Measuring Doesn’t Matter (Part 2)
While the conclusions of the first article might be easily explained away, the conclusions of a second article are a bit more distressing. In this case, a pair of Dutch academics at Aarhus University, Martin Baekgaard and Soren Serritzlew, used experimental methods to determine “subjects’ ability to correctly assess information rather than on their attitudinal responses.”
Using an experimental design, they surveyed 1,784 Danish citizens, who were representative of the population as a whole.
They asked various subsets of citizens about their prior beliefs, and then presented them with unambiguous performance information and asked them to interpret the data. The survey asked them to interpret data involving a hip operation in a public versus a private hospital, and rate which hospital had performed best. They reversed the labels on the data for another subset of citizens (switched “public” for “private”) and re-ran the survey.

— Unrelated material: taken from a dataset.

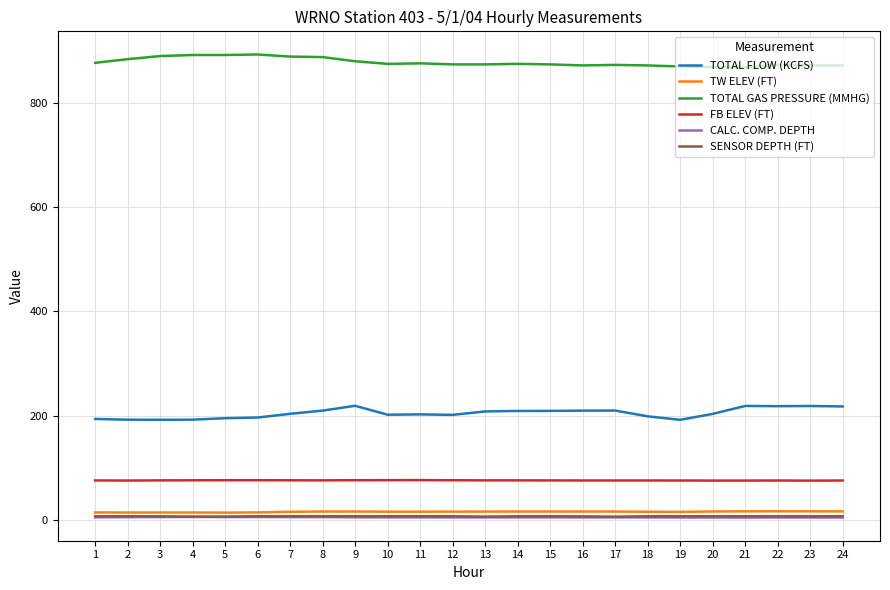

Does the chart have visible grid lines?

Yes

They then asked another subset, with similar characteristics, the same performance questions, but in “Hospital A” vs. “Hospital B.”
The first subset of citizens was asked to interpret how often operations were performance with and without complications. The survey results concluded that “complications were much more likely to occur in the public than in the private hospital,” even though the data showed the reverse. Only when the data was labeled as covering “Hospital A” vs. “Hospital B” did the survey respondents correctly identify which hospital had better performance.
The authors noted: “The introduction of performance information in public administrations was based on the idea that information on organizational performance may improve decision making and ultimately lead to greater public value for taxpayer money.” However the results of their survey suggest that individuals’ existing political values and beliefs “may also affect individuals’ ability to correctly interpret even unambiguous performance information.”
They conclude: “The fact that performance information is systematically misinterpreted . . . calls into question the potential of performance information . . . The findings may also help explain why the introduction of performance information systems in many cases has limited effects on the actual performance of government institutions.”
They do posit “whether misinterpretations can be overcome, for instance, by presenting performance information in a different way.” And another academic article in another journal, by Dr. Donald Moynihan at the University of Wisconsin, does suggest that this might be the case—and the solution. And yet another academic, Dr. Beryl Radin at Georgetown University, warns: “While the concept of evidence-based decisions may have great appeal, information is rarely neutral and, instead, cannot be disentangled from a series of value, structural, and political attributes.” It’s all worth pondering.
But academics aside, practitioners might say that Winston Churchill’s diagnosis of democracy might well apply to performance management: “Democracy is the worst form of government, except for all the others.”